If autocrats, monarchs or constitutional governments set up and enforce laws which they deem
just, and which I deem wicked, as being plainly contrary to divine principles, I shall protest against
all such laws, as morally null and void. I shall deny that their enactors have any sovereignty or
right to make such requirements. I shall refuse to obey such laws, and stand upon my conscience
before God. If they enforce the penalties of those laws upon me, then I shall try to suffer their
inflictions meekly, patiently and heroically, without physical resistance, but with a solemn moral
protest, even unto death, against the wrong done. . . . .
Policy toward Sword-Sustained Governments
Our Policy is founded strictly on acknowledged divine principles, and allows of no time-serving
expediency contrary to those principles. This is our duty. Yet it is not the less Policy. We call it
Policy because it takes on the character of prudential forecast, and indicates precautionary
measures with reference to possible difficulties with outsiders.

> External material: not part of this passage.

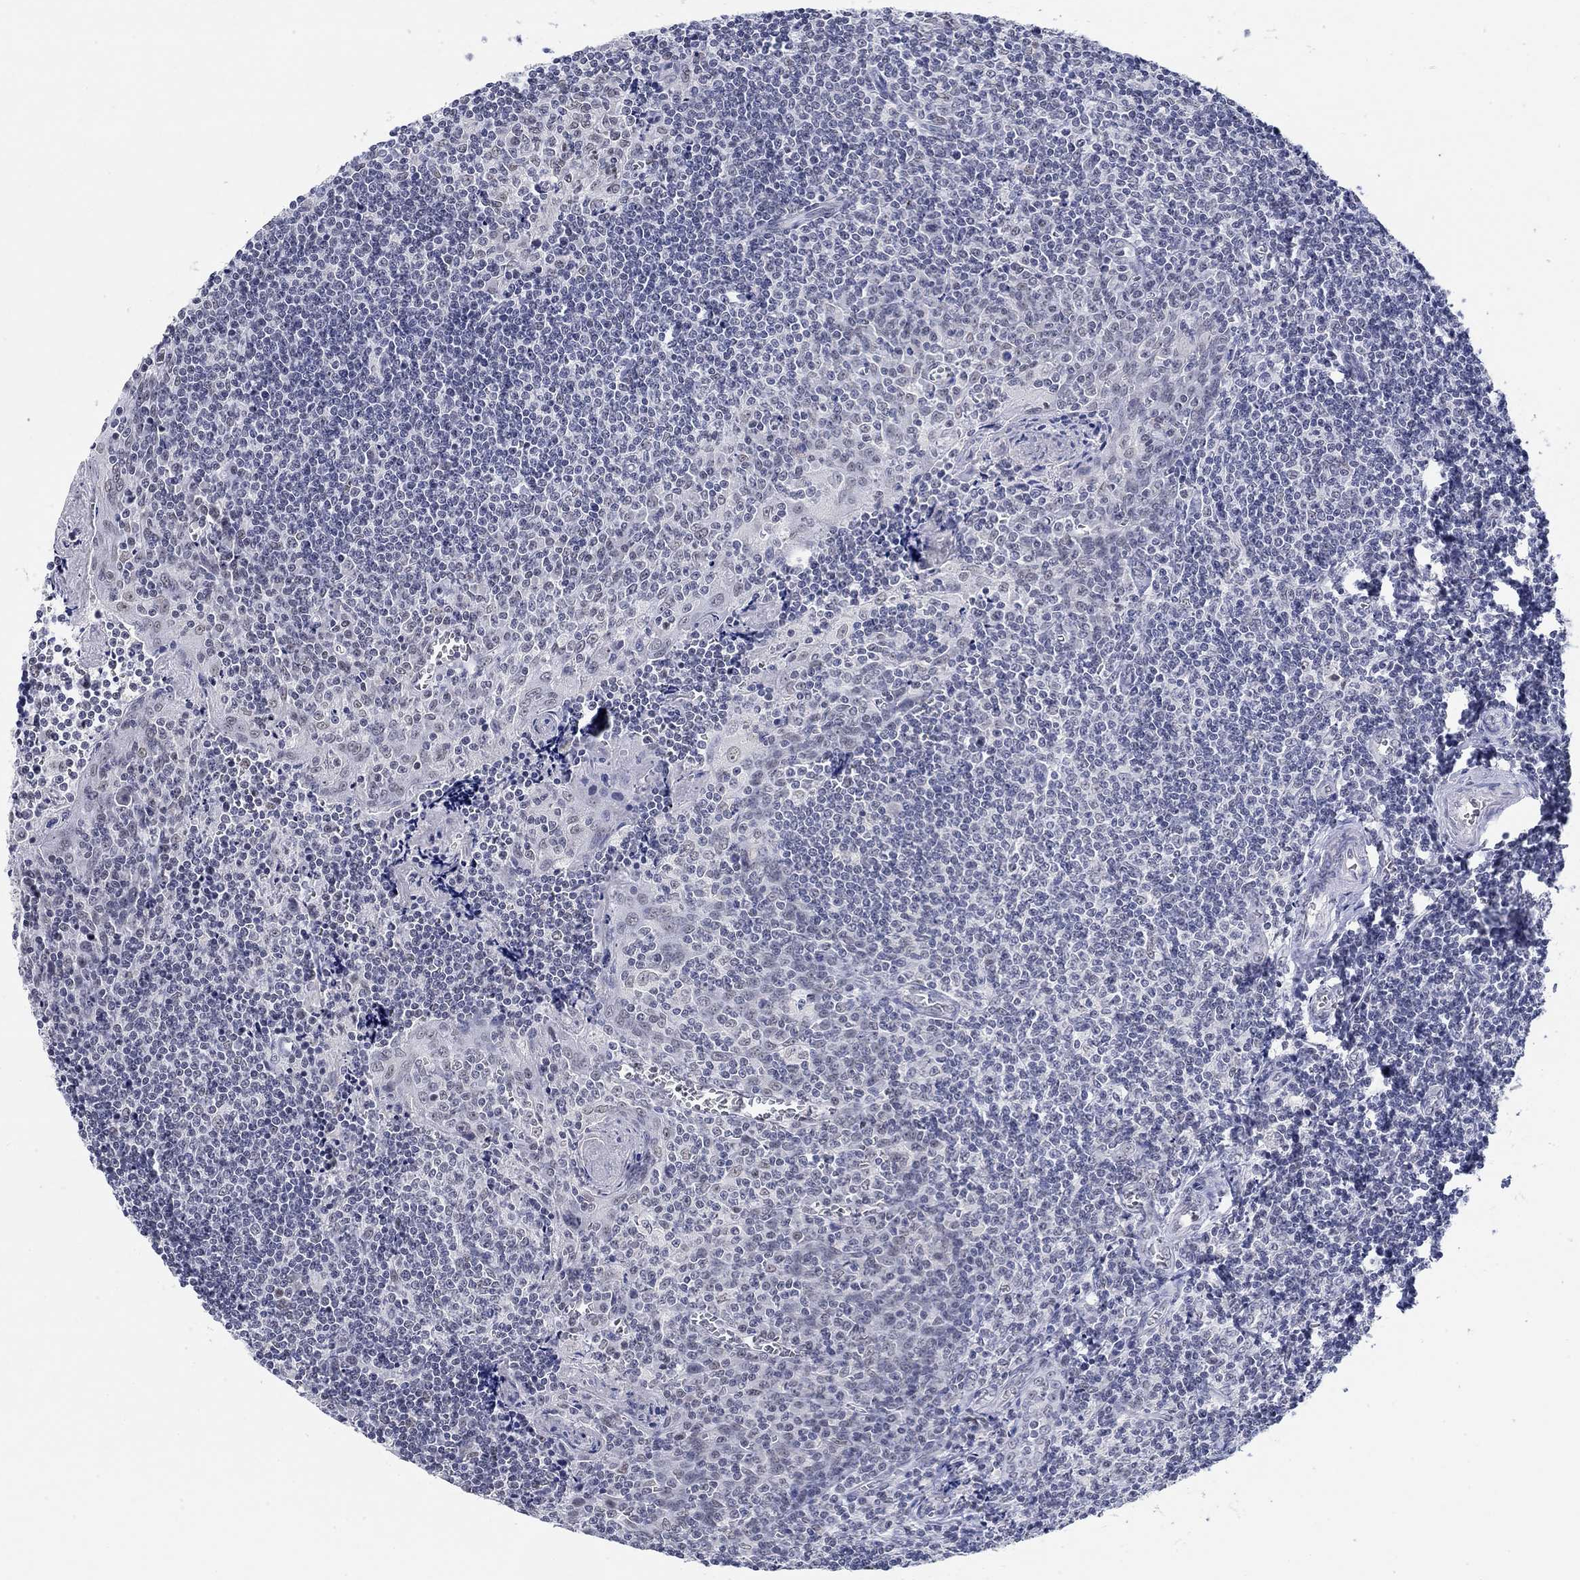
{"staining": {"intensity": "negative", "quantity": "none", "location": "none"}, "tissue": "tonsil", "cell_type": "Germinal center cells", "image_type": "normal", "snomed": [{"axis": "morphology", "description": "Normal tissue, NOS"}, {"axis": "morphology", "description": "Inflammation, NOS"}, {"axis": "topography", "description": "Tonsil"}], "caption": "Germinal center cells are negative for protein expression in benign human tonsil. (DAB immunohistochemistry with hematoxylin counter stain).", "gene": "ANKS1B", "patient": {"sex": "female", "age": 31}}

By "sword-sustained governments of the world" I mean all human governments which hold to the
rightfulness of resorting to war, capital punishment and penal injury for the maintenance of their
own existence and authority whenever they deem the same necessary. I know of no human
governments not sword-sustained, excepting our incipient Republic. And here is a great moral
gulf which separates us from the old order of society. We renounce the sword and all manner of
penal injury as a dernier resort for self-preservation, whether individually, socially or
governmentally.
What, you may ask, if we should gain the ascendancy in any country, so that the responsibility
were thrown upon you by the common wish of the people to exercise the government thereof? In
such an event they would adopt our government in all its length and breadth, and our course
would be straightforward. Our moral power would then have become so strong and consolidated
in that country, that we should have no need of the sword or any kind of injurious penalties to
sustain our government. We might have our turbulent individuals at home and some foreign
aggressions, yet our policy founded on our principles would be equal to all emergencies. We
should be under no necessity to kill or injure our offenders. We should have a more excellent way
of getting through our difficulties; I mean that of overcoming evil with good. Anyhow, it is
useless to borrow trouble from so far off a future. We expect that the members of our Republic
are to live for years, perhaps centuries, under these sword-sustained governments; we can
anticipate nothing else.
Assuming that our members live under a sword-sustained government, they must not come into
anti-Christian conflict with it. What is anti-Christian conflict? A conflict of arms, a conflict by
deadly or injurious force, a conflict by resisting any kind of evil with moral evil. Should we resist
or attempt to thwart a government by means contrary to our principles, we should carry on an
anti-Christian conflict with such government. This we cannot do. We may maintain a righteous
moral conflict in a good cause, but cannot resort to injurious force, nor to immoral expedients of
any kind. We may suffer wrong, but we must not do wrong. In this lies the secret of our strength.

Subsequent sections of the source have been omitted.